Arkansas Health Department Audit Identifies $350,000 in Mismanaged Expenses in AIDS Division, Preliminary Findings Show
Auditors from the Arkansas Department of Health have identified almost $350,000 in "questionable, inappropriate or insufficiently documented" expenses, according to initial findings from an audit of the department's AIDS division, the Arkansas Democrat-Gazette reports (Smith, Arkansas Democrat-Gazette, 12/17). The health department earlier this year began investigating its AIDS division to determine whether some of the $8.2 million it receives in federal funding for medications and other services was mismanaged by division employees. The investigation -- prompted by questions from the Democrat-Gazette about a travel account audit that showed four employees were inappropriately paid more than $17,000 without full receipt documentation -- already has caused the group to make staff changes and tighten policy. The health department in October terminated the contract of one organization that received federal funding because the group could not account for $53,592 of its program expenses. In addition, a Democrat-Gazette review of the division's spending found that a health department employee who coordinated the disbursement of most of the division's grant money provided funding to two organizations that employed her husband. Arkansas law forbids state employees from using their positions "to secure special privileges" for their spouses. The department also is investigating an increase in funding going to organizations that could not document their work. Health officials blame a gap in the department's grant monitoring for failing to notice problems (Kaiser Daily HIV/AIDS Report, 10/8).
Findings
Some of the preliminary findings from the audit include:
- $39,225.45 "inappropriately" paid through two travel accounts to four health department employees;
- $164,421.50 of expenses paid to the Arkansas HIV/AIDS Policy Task Force that lacked documentation, including more than $59,000 in reimbursements to the group for expenses before or after the grant period;
- $30,792.91 of expenses paid to Future Builders that lacked documentation; and
- $29,746.79 in expenses for "inappropriate" disbursements and a Christmas bonus check paid to the Fort Smith Fights AIDS group.
Recommendations
Auditors are giving the organizations an opportunity to provide proper receipts or other documents to "justify" expenses billed to the health department, according to the Democrat-Gazette.

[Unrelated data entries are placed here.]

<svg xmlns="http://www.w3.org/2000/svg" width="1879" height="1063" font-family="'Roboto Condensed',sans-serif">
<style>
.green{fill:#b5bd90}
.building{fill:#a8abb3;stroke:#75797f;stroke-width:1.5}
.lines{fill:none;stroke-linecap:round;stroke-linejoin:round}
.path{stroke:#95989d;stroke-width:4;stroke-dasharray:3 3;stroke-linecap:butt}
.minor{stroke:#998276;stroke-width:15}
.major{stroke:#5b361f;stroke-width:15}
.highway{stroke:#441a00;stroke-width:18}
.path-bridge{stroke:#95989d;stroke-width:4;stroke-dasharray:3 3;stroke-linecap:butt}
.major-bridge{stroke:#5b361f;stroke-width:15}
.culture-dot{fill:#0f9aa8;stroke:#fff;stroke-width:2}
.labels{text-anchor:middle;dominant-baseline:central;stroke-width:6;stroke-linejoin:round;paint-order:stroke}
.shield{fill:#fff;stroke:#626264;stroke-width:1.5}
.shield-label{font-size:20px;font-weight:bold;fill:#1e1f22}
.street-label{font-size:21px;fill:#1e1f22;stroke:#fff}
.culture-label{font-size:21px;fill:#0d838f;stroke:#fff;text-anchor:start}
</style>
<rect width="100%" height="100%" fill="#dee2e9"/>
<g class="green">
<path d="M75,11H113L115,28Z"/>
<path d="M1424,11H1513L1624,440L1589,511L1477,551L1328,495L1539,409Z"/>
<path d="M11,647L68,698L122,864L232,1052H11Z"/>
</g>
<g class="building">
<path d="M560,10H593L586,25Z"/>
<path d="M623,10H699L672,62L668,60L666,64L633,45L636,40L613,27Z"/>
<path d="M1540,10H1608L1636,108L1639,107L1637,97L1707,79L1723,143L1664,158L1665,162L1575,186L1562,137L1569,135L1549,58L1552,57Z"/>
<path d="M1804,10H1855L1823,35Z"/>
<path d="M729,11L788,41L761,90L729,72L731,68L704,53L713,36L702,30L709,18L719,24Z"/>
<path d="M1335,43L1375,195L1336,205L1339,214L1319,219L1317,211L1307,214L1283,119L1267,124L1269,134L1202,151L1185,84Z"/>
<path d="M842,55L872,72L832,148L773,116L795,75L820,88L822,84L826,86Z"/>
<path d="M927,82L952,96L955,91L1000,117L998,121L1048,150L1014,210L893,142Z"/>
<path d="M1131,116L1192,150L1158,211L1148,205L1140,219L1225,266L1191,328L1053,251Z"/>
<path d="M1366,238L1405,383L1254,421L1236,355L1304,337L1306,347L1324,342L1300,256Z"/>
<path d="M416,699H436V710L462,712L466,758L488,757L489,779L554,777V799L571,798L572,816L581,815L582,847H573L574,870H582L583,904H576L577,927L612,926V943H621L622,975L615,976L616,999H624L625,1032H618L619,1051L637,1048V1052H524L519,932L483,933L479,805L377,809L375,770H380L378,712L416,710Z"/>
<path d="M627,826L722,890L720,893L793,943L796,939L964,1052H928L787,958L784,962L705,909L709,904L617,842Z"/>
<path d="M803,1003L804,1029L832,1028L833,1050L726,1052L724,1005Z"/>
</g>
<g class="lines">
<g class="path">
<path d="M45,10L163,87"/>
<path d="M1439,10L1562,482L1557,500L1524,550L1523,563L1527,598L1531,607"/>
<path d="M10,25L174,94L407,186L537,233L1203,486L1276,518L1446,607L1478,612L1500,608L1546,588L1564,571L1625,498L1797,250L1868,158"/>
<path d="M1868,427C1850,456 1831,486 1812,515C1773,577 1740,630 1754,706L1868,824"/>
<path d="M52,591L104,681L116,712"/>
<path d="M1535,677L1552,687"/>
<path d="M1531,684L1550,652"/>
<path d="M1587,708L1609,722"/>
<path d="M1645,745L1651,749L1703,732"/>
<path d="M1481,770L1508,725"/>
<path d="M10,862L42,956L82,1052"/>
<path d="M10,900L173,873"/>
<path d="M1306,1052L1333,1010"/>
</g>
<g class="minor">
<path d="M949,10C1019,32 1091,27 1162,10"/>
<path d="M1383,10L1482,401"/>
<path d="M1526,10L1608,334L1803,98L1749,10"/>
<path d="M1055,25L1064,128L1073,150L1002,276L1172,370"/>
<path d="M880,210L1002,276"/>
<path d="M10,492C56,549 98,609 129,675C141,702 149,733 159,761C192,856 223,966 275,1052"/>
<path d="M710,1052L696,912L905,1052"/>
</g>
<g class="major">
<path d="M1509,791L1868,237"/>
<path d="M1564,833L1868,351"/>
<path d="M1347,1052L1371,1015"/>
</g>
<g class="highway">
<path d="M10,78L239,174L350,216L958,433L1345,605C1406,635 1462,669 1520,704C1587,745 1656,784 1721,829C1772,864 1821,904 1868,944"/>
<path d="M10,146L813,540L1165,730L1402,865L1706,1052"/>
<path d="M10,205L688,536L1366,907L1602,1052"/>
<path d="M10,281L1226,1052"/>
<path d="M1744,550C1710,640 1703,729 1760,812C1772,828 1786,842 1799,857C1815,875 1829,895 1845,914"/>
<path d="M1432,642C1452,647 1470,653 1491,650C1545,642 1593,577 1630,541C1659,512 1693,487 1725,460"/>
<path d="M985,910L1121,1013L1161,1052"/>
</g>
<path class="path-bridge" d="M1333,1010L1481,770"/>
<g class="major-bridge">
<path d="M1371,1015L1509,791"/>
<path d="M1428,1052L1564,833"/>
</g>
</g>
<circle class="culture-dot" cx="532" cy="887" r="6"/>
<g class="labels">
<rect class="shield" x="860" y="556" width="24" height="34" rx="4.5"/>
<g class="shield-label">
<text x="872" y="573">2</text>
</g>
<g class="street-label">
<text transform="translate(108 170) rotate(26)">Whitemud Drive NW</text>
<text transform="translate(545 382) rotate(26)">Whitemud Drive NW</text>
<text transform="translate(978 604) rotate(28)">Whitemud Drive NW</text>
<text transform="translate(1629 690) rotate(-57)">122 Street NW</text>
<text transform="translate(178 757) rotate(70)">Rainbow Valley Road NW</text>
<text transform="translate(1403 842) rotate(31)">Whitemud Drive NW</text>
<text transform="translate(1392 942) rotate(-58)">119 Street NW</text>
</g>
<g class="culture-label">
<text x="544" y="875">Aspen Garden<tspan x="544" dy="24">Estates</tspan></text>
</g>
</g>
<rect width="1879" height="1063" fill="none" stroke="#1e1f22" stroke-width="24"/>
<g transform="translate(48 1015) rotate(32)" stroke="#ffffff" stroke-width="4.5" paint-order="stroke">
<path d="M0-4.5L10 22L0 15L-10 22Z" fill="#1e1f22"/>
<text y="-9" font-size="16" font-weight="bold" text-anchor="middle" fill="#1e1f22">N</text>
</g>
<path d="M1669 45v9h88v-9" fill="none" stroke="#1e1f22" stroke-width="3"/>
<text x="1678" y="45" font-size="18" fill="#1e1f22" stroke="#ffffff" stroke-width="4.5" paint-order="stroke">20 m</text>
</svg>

Without sufficient documentation, the audit recommends asking the organizations and employees involved to repay the money. Once the auditors' recommendations are finalized, health department leadership will "determine further action," the Democrat-Gazette reports. The department's grant-monitoring process "failed" to detect finance mismanagement problems in some areas, according to officials, according to the Democrat-Gazette. "One would have to assume that somewhere along the line that process broke down," Jerry Jones, the agency's infectious disease unit leader, said (Arkansas Democrat-Gazette, 12/17).